(Rendered chart images)
= Beginning of Section =

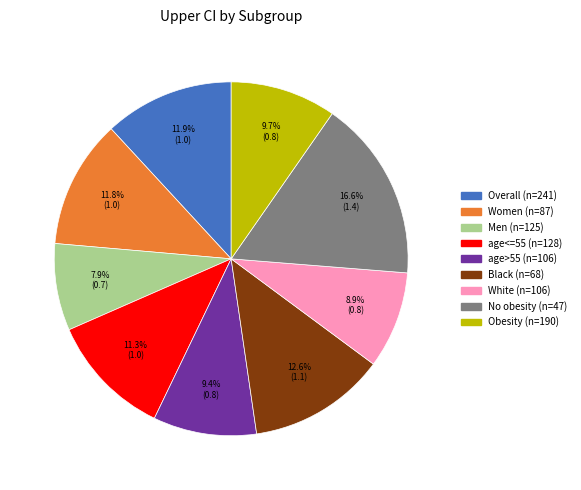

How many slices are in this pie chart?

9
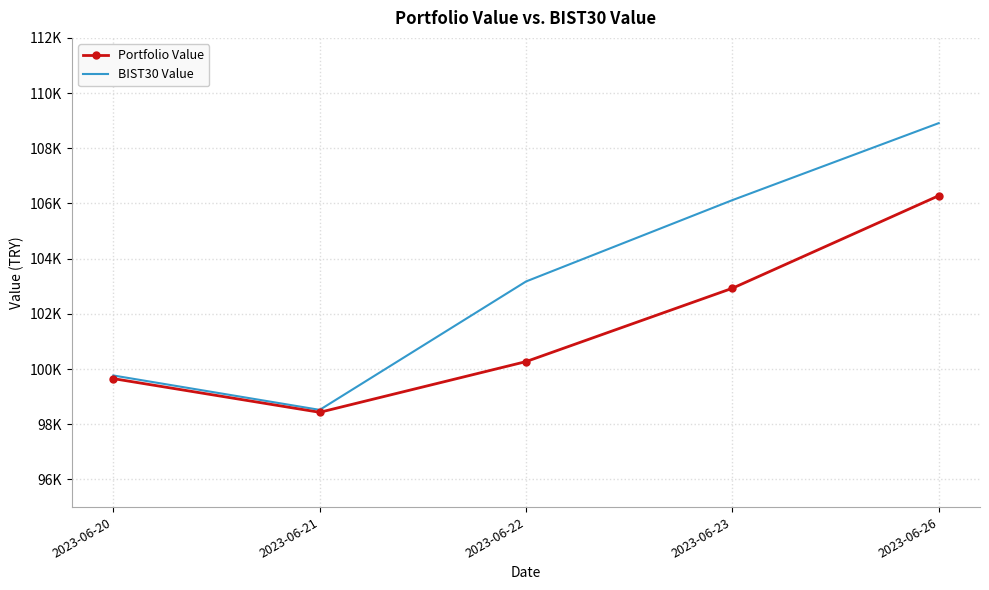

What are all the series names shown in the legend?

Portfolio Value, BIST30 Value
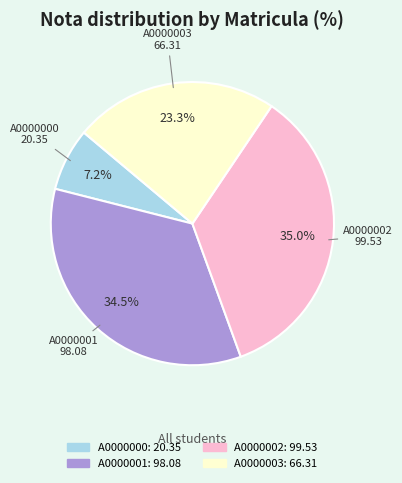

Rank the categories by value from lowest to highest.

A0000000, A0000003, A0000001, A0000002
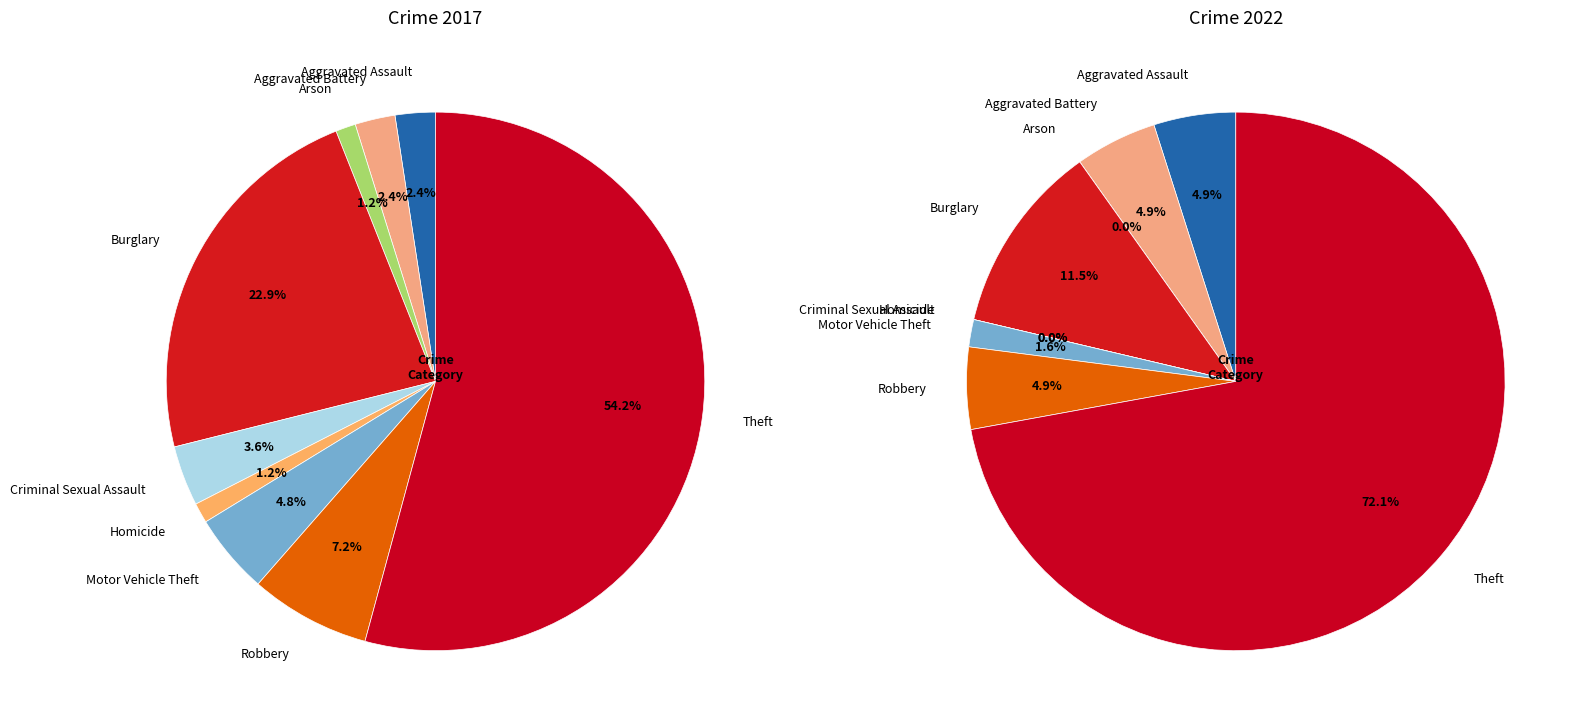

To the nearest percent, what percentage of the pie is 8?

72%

= End of Section =

* Directive:
Format every line of the items above as a numbered list, leaving out the blank lines and the pictures.

* Result of the task:
1. How many slices are in this pie chart?
2. 9
3. What are all the series names shown in the legend?
4. Portfolio Value, BIST30 Value
5. Rank the categories by value from lowest to highest.
6. A0000000, A0000003, A0000001, A0000002
7. To the nearest percent, what percentage of the pie is 8?
8. 72%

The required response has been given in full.